▶ [Exercise details]
Leave the pictures aside and copy all the data exactly.

╭─ Data provided

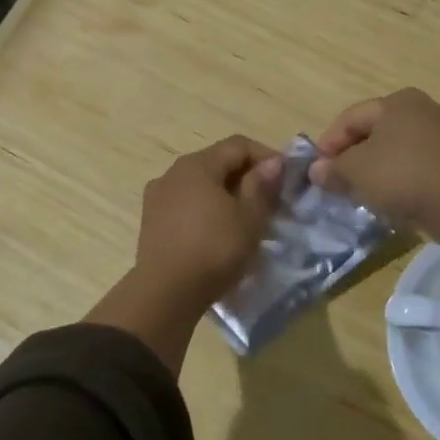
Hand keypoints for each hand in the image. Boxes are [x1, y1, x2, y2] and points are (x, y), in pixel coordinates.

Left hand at [89, 136, 283, 373]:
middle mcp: (172, 173)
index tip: (287, 179)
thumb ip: (261, 186)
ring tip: (246, 219)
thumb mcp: (249, 218)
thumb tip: (272, 163)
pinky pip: (186, 205)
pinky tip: (218, 232)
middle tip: (271, 201)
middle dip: (246, 177)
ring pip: (200, 185)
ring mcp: (157, 197)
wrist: (166, 294)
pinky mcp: (151, 222)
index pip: (238, 145)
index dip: (267, 156)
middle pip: (217, 163)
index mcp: (197, 165)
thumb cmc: (214, 250)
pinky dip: (206, 210)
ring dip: (226, 195)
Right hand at [310, 88, 439, 271]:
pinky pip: (418, 165)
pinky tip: (392, 197)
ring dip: (377, 168)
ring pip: (398, 148)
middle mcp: (423, 109)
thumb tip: (316, 171)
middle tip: (337, 180)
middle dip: (353, 155)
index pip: (350, 118)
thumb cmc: (402, 175)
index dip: (328, 143)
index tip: (316, 170)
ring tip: (363, 192)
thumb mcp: (356, 172)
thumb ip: (333, 169)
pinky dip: (401, 177)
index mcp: (396, 101)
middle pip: (376, 131)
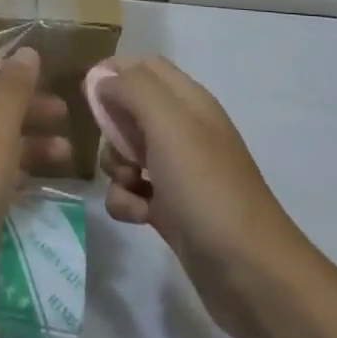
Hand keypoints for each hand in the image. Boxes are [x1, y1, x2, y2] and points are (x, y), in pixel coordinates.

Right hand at [99, 56, 312, 337]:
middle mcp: (183, 130)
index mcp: (189, 101)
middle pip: (129, 110)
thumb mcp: (169, 124)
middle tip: (118, 147)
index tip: (88, 95)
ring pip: (125, 153)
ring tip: (132, 185)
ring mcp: (176, 171)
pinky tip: (139, 217)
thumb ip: (133, 89)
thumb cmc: (206, 187)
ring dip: (114, 167)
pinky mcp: (169, 209)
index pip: (144, 66)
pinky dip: (126, 201)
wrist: (248, 271)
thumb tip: (101, 78)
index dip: (114, 73)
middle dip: (111, 127)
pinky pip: (130, 192)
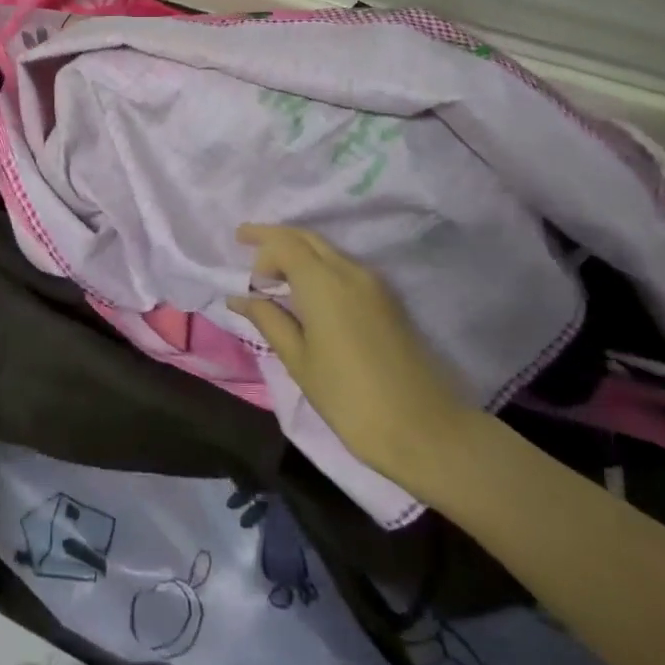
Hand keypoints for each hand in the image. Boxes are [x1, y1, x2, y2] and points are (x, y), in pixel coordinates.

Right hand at [228, 224, 481, 496]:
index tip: (244, 274)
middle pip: (307, 238)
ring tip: (274, 271)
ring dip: (299, 251)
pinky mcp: (388, 301)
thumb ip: (269, 320)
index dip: (260, 247)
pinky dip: (319, 267)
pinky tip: (306, 289)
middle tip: (245, 239)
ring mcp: (374, 284)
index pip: (284, 243)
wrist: (424, 429)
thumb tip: (240, 297)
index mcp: (323, 281)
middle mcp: (350, 270)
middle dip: (275, 236)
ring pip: (328, 251)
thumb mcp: (299, 360)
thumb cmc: (349, 398)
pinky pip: (345, 267)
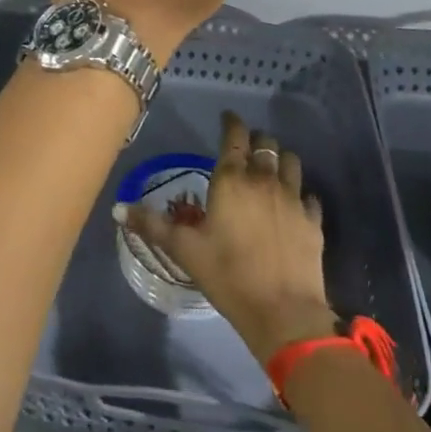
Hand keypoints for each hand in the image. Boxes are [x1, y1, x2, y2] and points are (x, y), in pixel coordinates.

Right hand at [119, 110, 336, 363]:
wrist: (283, 313)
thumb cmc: (227, 275)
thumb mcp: (183, 249)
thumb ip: (151, 225)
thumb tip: (117, 208)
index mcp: (231, 179)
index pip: (234, 135)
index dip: (231, 122)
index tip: (227, 118)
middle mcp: (264, 179)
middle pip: (266, 144)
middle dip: (256, 140)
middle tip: (246, 147)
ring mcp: (293, 199)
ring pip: (291, 162)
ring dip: (280, 160)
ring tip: (271, 169)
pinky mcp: (313, 221)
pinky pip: (309, 196)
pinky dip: (301, 194)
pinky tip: (295, 205)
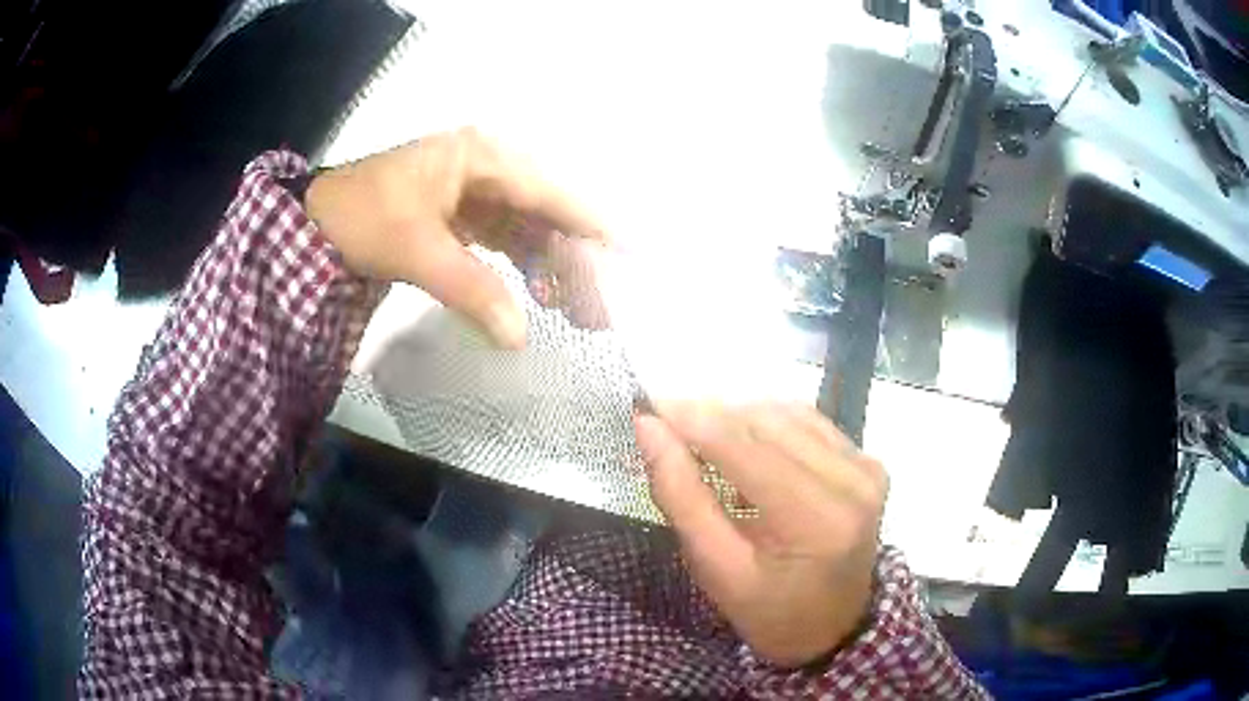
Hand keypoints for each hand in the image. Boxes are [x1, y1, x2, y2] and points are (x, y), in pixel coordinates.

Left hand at [306, 128, 606, 347]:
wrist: (311, 225)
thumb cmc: (361, 218)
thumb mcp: (417, 249)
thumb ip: (472, 289)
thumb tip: (520, 337)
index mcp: (481, 155)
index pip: (549, 192)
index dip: (591, 225)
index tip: (630, 255)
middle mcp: (485, 164)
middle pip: (545, 211)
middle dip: (573, 258)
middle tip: (596, 309)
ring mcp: (473, 187)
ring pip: (528, 226)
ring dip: (550, 264)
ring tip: (572, 310)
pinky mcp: (460, 211)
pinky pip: (504, 236)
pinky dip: (521, 264)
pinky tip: (535, 292)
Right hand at [634, 402, 887, 667]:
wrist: (831, 627)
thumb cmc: (769, 612)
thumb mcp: (716, 569)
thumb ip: (681, 496)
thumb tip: (649, 428)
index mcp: (819, 521)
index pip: (747, 449)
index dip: (692, 420)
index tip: (646, 406)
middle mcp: (853, 482)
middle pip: (766, 422)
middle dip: (709, 417)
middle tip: (665, 427)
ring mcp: (866, 467)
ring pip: (785, 413)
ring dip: (736, 419)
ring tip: (701, 442)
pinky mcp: (866, 460)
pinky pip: (806, 421)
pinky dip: (766, 425)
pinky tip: (744, 446)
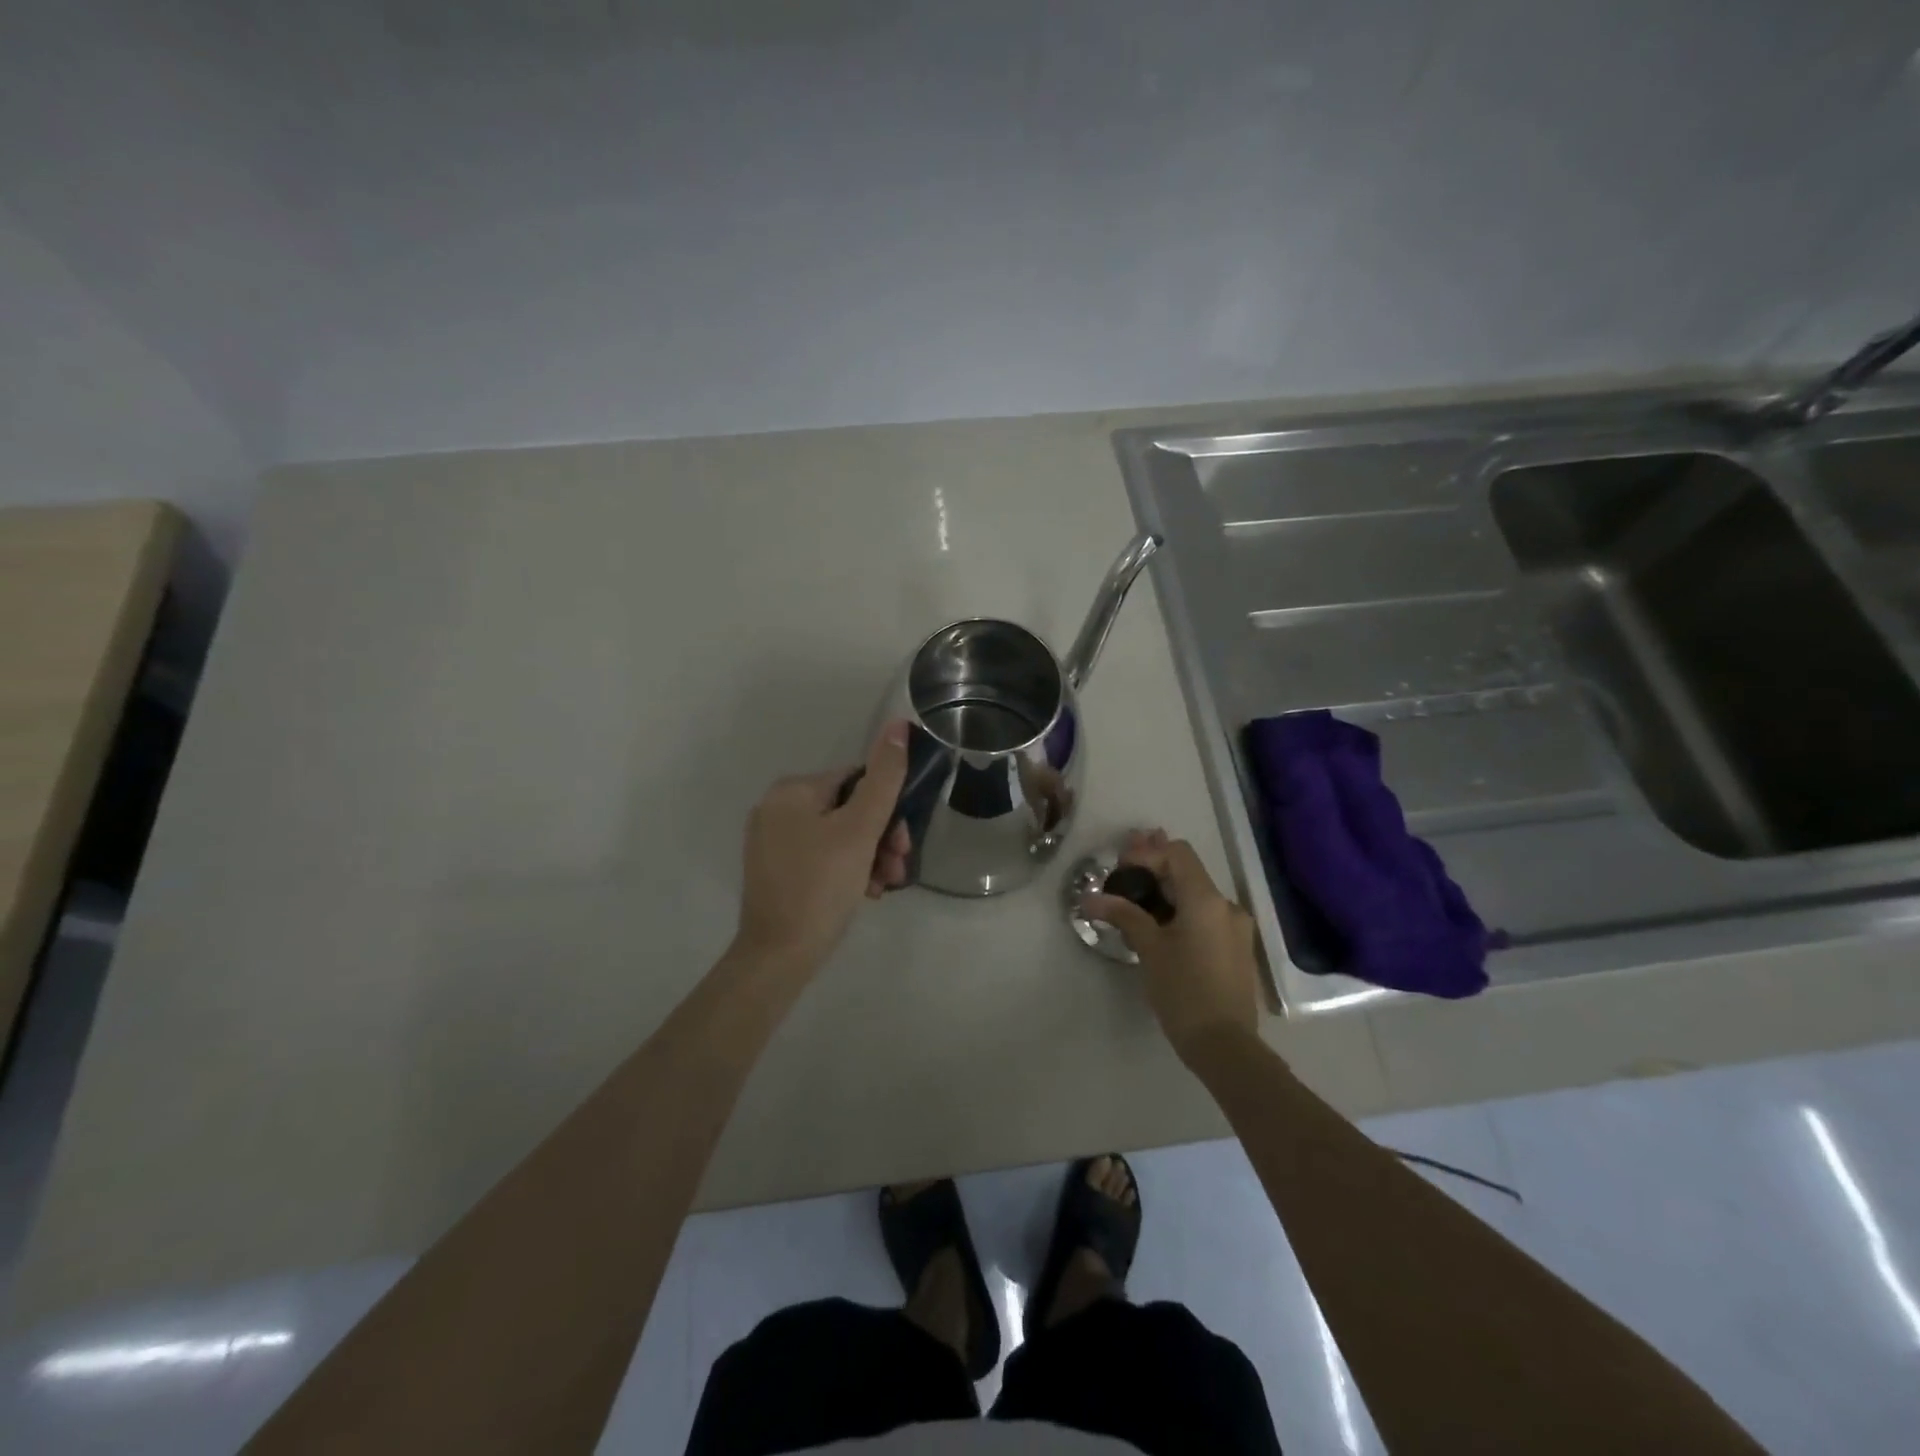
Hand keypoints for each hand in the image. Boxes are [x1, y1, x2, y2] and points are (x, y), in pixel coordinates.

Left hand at [735, 721, 912, 972]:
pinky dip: (847, 869)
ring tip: (883, 886)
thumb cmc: (821, 886)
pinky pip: (821, 856)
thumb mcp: (860, 830)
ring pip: (838, 836)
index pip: (857, 780)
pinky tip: (864, 893)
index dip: (888, 808)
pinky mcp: (776, 870)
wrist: (779, 956)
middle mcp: (776, 808)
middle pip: (848, 809)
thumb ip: (884, 777)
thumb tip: (898, 724)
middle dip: (880, 837)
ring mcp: (772, 841)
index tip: (904, 842)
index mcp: (792, 790)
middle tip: (898, 867)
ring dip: (869, 857)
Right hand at [1081, 829, 1260, 1061]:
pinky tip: (1158, 924)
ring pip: (1195, 895)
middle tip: (1121, 871)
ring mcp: (1234, 928)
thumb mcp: (1150, 950)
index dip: (1146, 854)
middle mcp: (1226, 906)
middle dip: (1153, 868)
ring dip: (1165, 891)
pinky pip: (1204, 916)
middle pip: (1186, 871)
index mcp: (1206, 900)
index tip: (1120, 871)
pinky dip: (1179, 911)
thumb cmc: (1184, 992)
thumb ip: (1123, 915)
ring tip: (1134, 898)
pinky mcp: (1234, 948)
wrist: (1225, 1046)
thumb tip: (1090, 898)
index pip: (1177, 853)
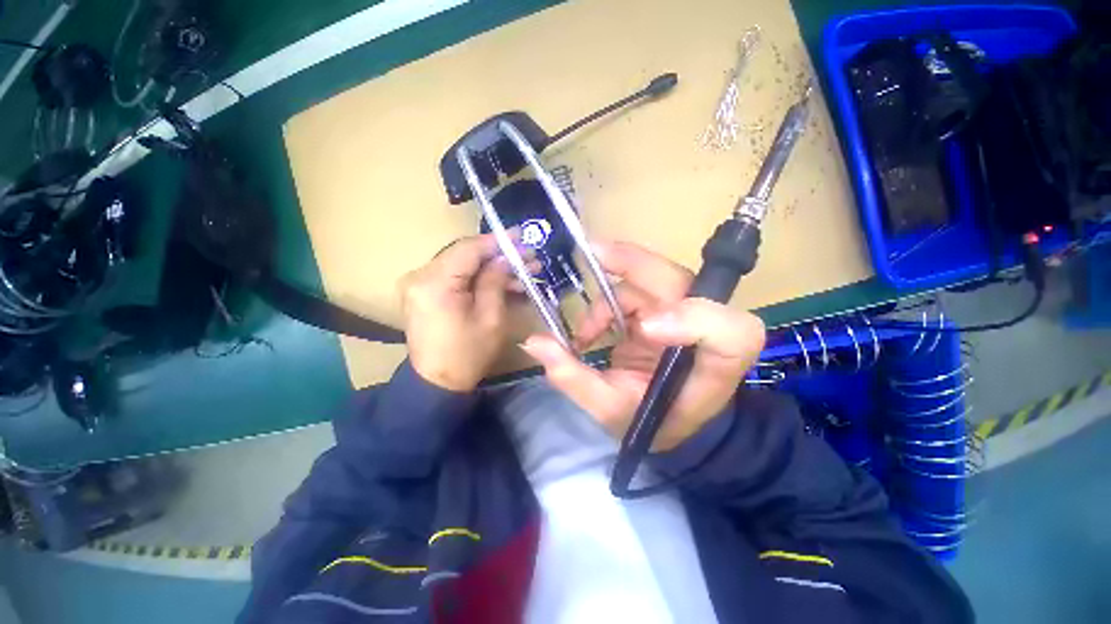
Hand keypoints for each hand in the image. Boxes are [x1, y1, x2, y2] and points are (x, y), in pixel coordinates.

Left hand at [400, 233, 520, 391]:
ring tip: (522, 273)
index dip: (497, 241)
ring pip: (462, 265)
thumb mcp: (491, 319)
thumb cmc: (468, 355)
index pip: (468, 249)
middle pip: (464, 254)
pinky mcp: (424, 291)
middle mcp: (420, 276)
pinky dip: (478, 278)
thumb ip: (496, 281)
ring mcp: (419, 283)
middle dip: (499, 256)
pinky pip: (455, 276)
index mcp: (435, 284)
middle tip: (528, 258)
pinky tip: (503, 283)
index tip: (521, 236)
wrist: (437, 382)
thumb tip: (505, 259)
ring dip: (491, 268)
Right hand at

╰─

▶ [Reply]
Hand keypoints for each hand in the image. Boxes are [x1, y1, x2, y2] and points are (x, y), in pixel coordinates.

Left hand at [89, 136, 283, 373]:
middle mcp: (172, 173)
index tip: (287, 179)
thumb ip: (261, 186)
ring tip: (246, 219)
thumb mcp: (249, 218)
thumb tip: (272, 163)
pinky pip: (186, 205)
pinky tip: (218, 232)
middle tip: (271, 201)
middle dip: (246, 177)
ring pip: (200, 185)
ring mcp: (157, 197)
wrist: (166, 294)
pinky mcp: (151, 222)
index pip: (238, 145)
index dip: (267, 156)
middle pip: (217, 163)
index mcp: (197, 165)
thumb cmc: (214, 250)
pinky dip: (206, 210)
ring dip: (226, 195)
Right hand at [310, 88, 439, 271]:
pinky pip: (418, 165)
pinky tip: (392, 197)
ring dip: (377, 168)
ring pip: (398, 148)
middle mcp: (423, 109)
thumb tip: (316, 171)
middle tip: (337, 180)
middle dip: (353, 155)
index pip: (350, 118)
thumb cmc: (402, 175)
index dip: (328, 143)
index tip: (316, 170)
ring tip: (363, 192)
thumb mcp: (356, 172)
thumb ip: (333, 169)
pinky dip: (401, 177)
index mcp: (396, 101)
middle pip: (376, 131)
Hand keypoints for each hand in the image. Boxes are [x1, y1, x2, y2] and points are (x, y), in pixel coordinates.

Right hand at [99, 56, 312, 337]:
middle mcp: (183, 130)
index mcp: (189, 101)
middle pip: (129, 110)
thumb mcp: (169, 124)
middle tip: (118, 147)
index tip: (88, 95)
ring pip: (125, 153)
ring tip: (132, 185)
ring mcp: (176, 171)
pinky tip: (139, 217)
thumb ip: (133, 89)
thumb cmc: (206, 187)
ring dip: (114, 167)
pinky mcp: (169, 209)
index pip: (144, 66)
pinky dip: (126, 201)
wrist: (248, 271)
thumb tip: (101, 78)
index dip: (114, 73)
middle dip: (111, 127)
pinky pip: (130, 192)
Hand keypoints for each hand in the image. Boxes are [x1, y1, x2, y2] and points are (x, y), in pixel coordinates.

Right hand at [228, 224, 481, 496]:
index tip: (244, 274)
middle pip: (307, 238)
ring tip: (274, 271)
ring dip: (299, 251)
pinky mcp: (388, 301)
thumb ip: (269, 320)
index dip: (260, 247)
pinky dip: (319, 267)
pinky tip: (306, 289)
middle tip: (245, 239)
ring mcp: (374, 284)
index pip: (284, 243)
wrist: (424, 429)
thumb tip: (240, 297)
index mcp: (323, 281)
middle mcp: (350, 270)
middle dip: (275, 236)
ring pip: (328, 251)
thumb mcp: (299, 360)
thumb cmc: (349, 398)
pinky pip: (345, 267)
Hand keypoints for each hand in the image. Boxes are [x1, y1, x2, y2] and points are (x, y), in pixel coordinates.

Right hand at [119, 110, 336, 363]:
wrist: (283, 313)
thumb cmc: (227, 275)
thumb mcp: (183, 249)
thumb ip: (151, 225)
thumb tip: (117, 208)
index mcp: (231, 179)
index pip: (234, 135)
index dip: (231, 122)
index tip: (227, 118)
middle mcp: (264, 179)
middle pip: (266, 144)
middle dip: (256, 140)
middle tip: (246, 147)
ring mcp: (293, 199)
ring pip: (291, 162)
ring dip: (280, 160)
ring tip: (271, 169)
pinky mcp: (313, 221)
pinky pip: (309, 196)
pinky dip: (301, 194)
pinky tip: (295, 205)
Hand keypoints for each hand in the image. Boxes are [x1, y1, x2, y2] and points are (x, y), in pixel coordinates.

Left hand at [306, 128, 606, 347]:
wrist: (311, 225)
thumb cmc: (361, 218)
thumb mcp: (417, 249)
thumb ip: (472, 289)
thumb tip: (520, 337)
index mcp: (481, 155)
index pip: (549, 192)
index dip: (591, 225)
index tip: (630, 255)
middle mcp: (485, 164)
middle pip: (545, 211)
middle dip: (573, 258)
middle tip: (596, 309)
ring mcp: (473, 187)
ring pip: (528, 226)
ring dip: (550, 264)
ring tip: (572, 310)
pinky mcp: (460, 211)
pinky pip: (504, 236)
pinky dip: (521, 264)
pinky tip: (535, 292)
Right hand at [634, 402, 887, 667]:
wrist: (831, 627)
thumb cmc: (769, 612)
thumb mcp: (716, 569)
thumb ip: (681, 496)
thumb tip: (649, 428)
index mcp: (819, 521)
index pip: (747, 449)
index dip: (692, 420)
index tip: (646, 406)
middle mcp: (853, 482)
middle pip: (766, 422)
middle dip: (709, 417)
middle tip: (665, 427)
ring mcp: (866, 467)
ring pip: (785, 413)
ring dip: (736, 419)
ring tip: (701, 442)
pinky mcp: (866, 460)
pinky pip: (806, 421)
pinky dip: (766, 425)
pinky tip: (744, 446)
Hand keypoints for each hand in the image. Boxes are [x1, y1, x2, y2] and points are (x, y), in pixel coordinates.

Left hand at [735, 721, 912, 972]:
pinky dip: (847, 869)
ring tip: (883, 886)
thumb cmc: (821, 886)
pinky pip: (821, 856)
thumb mcp: (860, 830)
ring pip: (838, 836)
index pip: (857, 780)
pinky tip: (864, 893)
index dip: (888, 808)
pinky mcp: (776, 870)
wrist: (779, 956)
middle mcp: (776, 808)
middle pip: (848, 809)
thumb ip: (884, 777)
thumb tip: (898, 724)
middle dip: (880, 837)
ring mcp: (772, 841)
index tip: (904, 842)
index mcp: (792, 790)
middle tip: (898, 867)
ring dip: (869, 857)
Right hand at [1081, 829, 1260, 1061]:
pinky tip: (1158, 924)
ring pip: (1195, 895)
middle tip: (1121, 871)
ring mcp: (1234, 928)
thumb mcp: (1150, 950)
index dip: (1146, 854)
middle mcp: (1226, 906)
middle dip: (1153, 868)
ring dip: (1165, 891)
pinky pip: (1204, 916)
middle pip: (1186, 871)
index mcp: (1206, 900)
index tip: (1120, 871)
pinky dip: (1179, 911)
thumb cmc: (1184, 992)
thumb ip: (1123, 915)
ring tip: (1134, 898)
pinky mcp: (1234, 948)
wrist: (1225, 1046)
thumb tip: (1090, 898)
index pip: (1177, 853)
Hand keypoints for each hand in the image. Boxes are [x1, y1, x2, y2] and points are (x, y), in pixel coordinates.

Left hand at [400, 233, 520, 391]:
ring tip: (522, 273)
index dip: (497, 241)
ring pip: (462, 265)
thumb mcp: (491, 319)
thumb cmc: (468, 355)
index pip: (468, 249)
middle pip: (464, 254)
pinky mcp: (424, 291)
middle mcp: (420, 276)
pinky dip: (478, 278)
thumb ip: (496, 281)
ring mcp: (419, 283)
middle dip: (499, 256)
pinky pip: (455, 276)
index mcp: (435, 284)
middle tip: (528, 258)
pinky tip: (503, 283)
index tip: (521, 236)
wrist: (437, 382)
thumb tip: (505, 259)
ring dip: (491, 268)
Right hand at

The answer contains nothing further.